The soldiers were furious at the boy but let him dive into the waters. They’d never seen an Irishman swim like that! He must have been a selkie!
The boy swam beyond the skerry and saw the old seal on the rocks. The old seal barked to his seal brethren. The seals created a storm of whitewater as they swam through the waves and the kelp with tremendous speed and angling to help the boy.
Each time the boy breached, he could feel the extra push from the seals! And when he thought he’d get wrapped up by the kelp, a seal would eat him out of the weeds! The Witch of Darkness was no match! Even as the Princess drifted to an inish rounded by jagged rocks the seals boosted him onto the boat with the princess! And the seals and the boy guided the boat safely to shore!
On shore, the Princess declared she’d marry the boy, but the King said his daughter could not marry a lowly soldier!
“But I do not fight!” The boy said.
“Even worse, my daughter will not marry a commoner!” The King said.
Then in front of all the Irishman, the old seal swam to shore. It crawled out of his skin and morphed into an old man with hair still black as the deep and eyes still sharp as the rocks and he said, “That boy is no commoner! I am King of the Selkies and that boy is my grandson!”

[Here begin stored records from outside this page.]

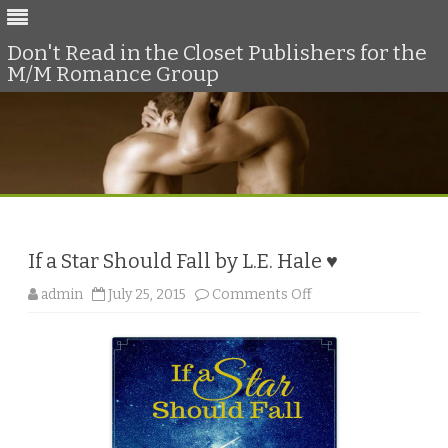
Don't Read in the Closet Publishers for the
M/M Romance Group
Skip
to
content
If a Star Should Fall by L.E. Hale ♥
o
admin
July 25, 2015
Comments Off
n
I
f
a
S
t
a
r
S
h
o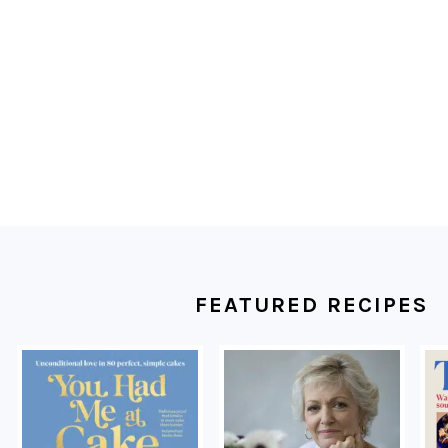
FOOTER
FEATURED RECIPES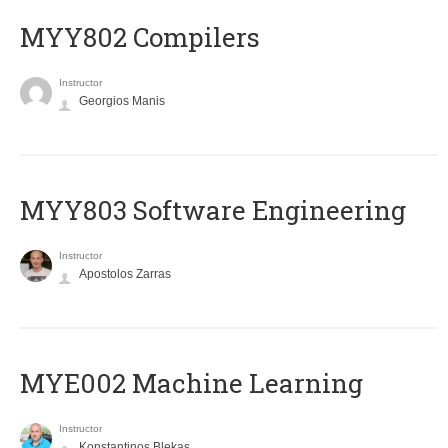
MYY802 Compilers
Instructor
Georgios Manis
MYY803 Software Engineering
Instructor
Apostolos Zarras
MYE002 Machine Learning
Instructor
Konstantinos Blekas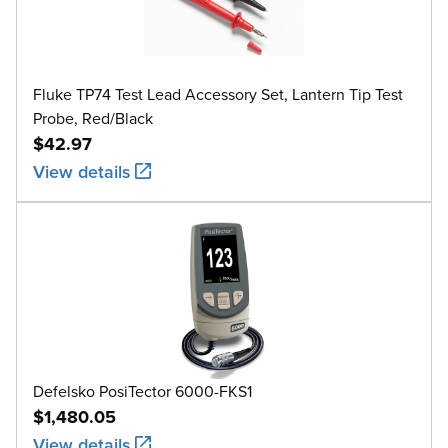
Fluke TP74 Test Lead Accessory Set, Lantern Tip Test
Probe, Red/Black
$42.97
View details
Defelsko PosiTector 6000-FKS1
$1,480.05
View details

The Irish King was aghast, “The Selkie Prince!”
“If your daughter marries my grandson, we’ll unite the kingdoms such that no Viking, no Scot, no Englishman will ever attack you from the seas again!”
And the soldiers and townsfolk rejoiced and made preparations for The Selkie Prince and the Irish Princess to marry—in front of all, father and mother included—and there was peace in Ireland again.